Great, meanwhile, were the outward demonstrations of love and confidence between the two monarchs; they appeared often together in public; they frequently had long conferences in private; they travelled in the same litter, and joined in the same amusements. But amidst these signs of peace and friendship, the emperor still harbored suspicion in his mind. Though the ceremonies of the marriage between Francis and the queen of Portugal were performed soon after the conclusion of the treaty, Charles would not permit him to consummate it until the return of the ratification from France. Even then Francis was not allowed to be at full liberty; his guards were still continued; though caressed as a brother-in-law, he was still watched like a prisoner; and it was obvious to attentive observers, that a union, in the very beginning of which there might be discerned such symptoms of jealousy and distrust, could not be cordial, or of long continuance.
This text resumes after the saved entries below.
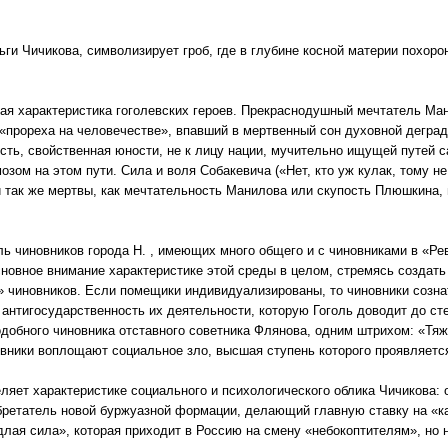
ги Чичикова, символизирует гроб, где в глубине косной материи похоро
ая характеристика гоголевских героев. Прекраснодушный мечтатель Ма
«прореха на человечестве», впавший в мертвенный сон духовной дегра
сть, свойственная юности, не к лицу нации, мучительно ищущей путей с
озом на этом пути. Сила и воля Собакевича («Нет, кто уж кулак, тому н
и так же мертвы, как мечтательность Манилова или скупость Плюшкина, 
ь чиновников города Н. , имеющих много общего и с чиновниками в «Ре
новное внимание характеристике этой среды в целом, стремясь создать
» чиновников. Если помещики индивидуализированы, то чиновники созна
 антигосударственность их деятельности, которую Гоголь доводит до ст
добного чиновника отставного советника Флянова, одним штрихом: «Тяж
овники воплощают социальное зло, высшая ступень которого проявляется
ляет характеристике социального и психологического облика Чичикова: о
ретатель новой буржуазной формации, делающий главную ставку на «ка
длая сила», которая приходит в Россию на смену «небокоптителям», но н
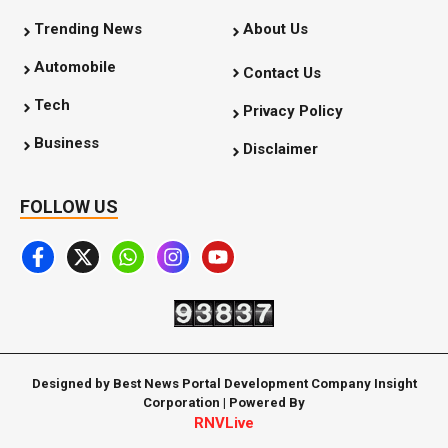
Trending News
About Us
Automobile
Contact Us
Tech
Privacy Policy
Business
Disclaimer
FOLLOW US
Designed by Best News Portal Development Company Insight
Corporation | Powered By
RNVLive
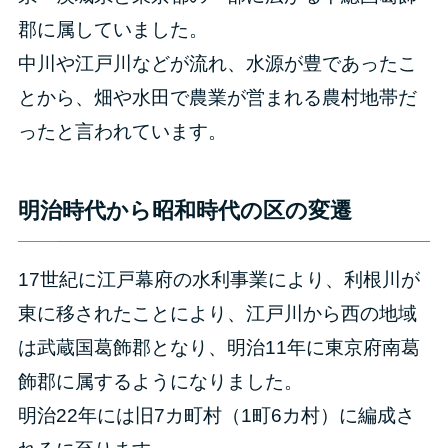
郡に属していました。
中川や江戸川などが流れ、水源が豊であったこ
とから、畑や水田で農業が営まれる農村地帯だ
ったと言われています。
明治時代から昭和時代の区の変遷
17世紀に江戸幕府の水利事業により、利根川が
東に移されたことにより、江戸川から西の地域
は武蔵国葛飾郡となり、明治11年に東京府南葛
飾郡に属するようになりました。
明治22年には旧7カ町村（1町6カ村）に編成さ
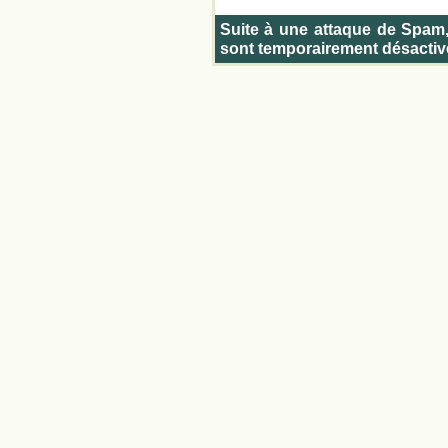
Suite à une attaque de Spam
sont temporairement désactiv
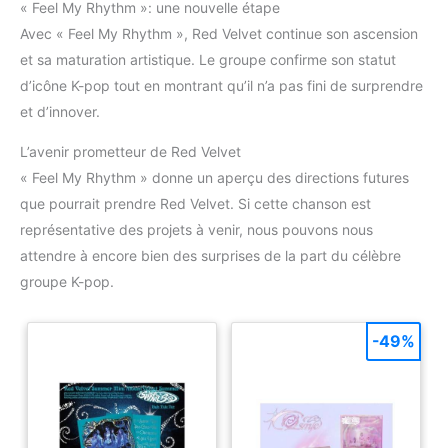
« Feel My Rhythm »: une nouvelle étape
Avec « Feel My Rhythm », Red Velvet continue son ascension
et sa maturation artistique. Le groupe confirme son statut
d’icône K-pop tout en montrant qu’il n’a pas fini de surprendre
et d’innover.
L’avenir prometteur de Red Velvet
« Feel My Rhythm » donne un aperçu des directions futures
que pourrait prendre Red Velvet. Si cette chanson est
représentative des projets à venir, nous pouvons nous
attendre à encore bien des surprises de la part du célèbre
groupe K-pop.
-49%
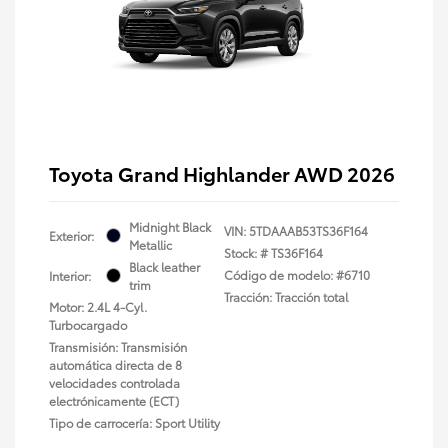
Toyota Grand Highlander AWD 2026
Midnight Black
VIN:
5TDAAAB53TS36F164
Exterior:
Metallic
Stock: #
TS36F164
Black leather
Código de modelo: #6710
Interior:
trim
Tracción: Tracción total
Motor: 2.4L 4-Cyl.
Turbocargado
Transmisión: Transmisión
automática directa de 8
velocidades controlada
electrónicamente (ECT)
Tipo de carrocería: Sport Utility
About a month after the signing of the treaty, the regent’s ratification of it was brought from France; and that wise princess, preferring, on this occasion, the public good to domestic affection, informed her son, that, instead of the twelve noblemen named in the treaty, she had sent the duke of Orleans along with his brother the dauphin to the frontier, as the kingdom could suffer nothing by the absence of a child, but must be left almost incapable of defence, if deprived of its ablest statesmen and most experienced generals, whom Charles had artfully included in his nomination. At last Francis took leave of the emperor, whose suspicion of the king’s sincerity increasing, as the time of putting it to the proof approached, he endeavored to bind him still faster by exacting new promises, which, after those he had already made, the French monarch was not slow to grant. He set out from Madrid, a place which the remembrance of many afflicting circumstances rendered peculiarly odious to him, with the joy natural on such an occasion, and began the long-wished-for journey towards his own dominions. He was escorted by a body of horse under the command of Alarcon, who, as the king drew near the frontiers of France, guarded him with more scrupulous exactness than ever. When he arrived at the river Andaye, which separates the two kingdoms, Lautrec appealed on the opposite bank with a guard of horse equal in number to Alarcon’s. An empty bark was moored in the middle of the stream; the attendants drew up in order on the opposite banks; at the same instant, Lannoy with eight gentlemen put off from the Spanish, and Lautrec with the same number from the French side of the river; the former had the king in his boat; the latter, the dauphin and duke of Orleans; they met in the empty vessel; the exchange was made in a moment: Francis, after a short embrace of his children, leaped into Lautrec’s boat, and reached the French shore. He mounted at that instant a Turkish horse, waved his hand over his head, and with a joyful voice crying aloud several times, “I am yet a king”, galloped full speed to St. John de Luz, and from thence to Bayonne. This event, no less impatiently desired by the French nation than by their monarch, happened on the eighteenth of March, a year and twenty-two days after the fatal battle of Pavia.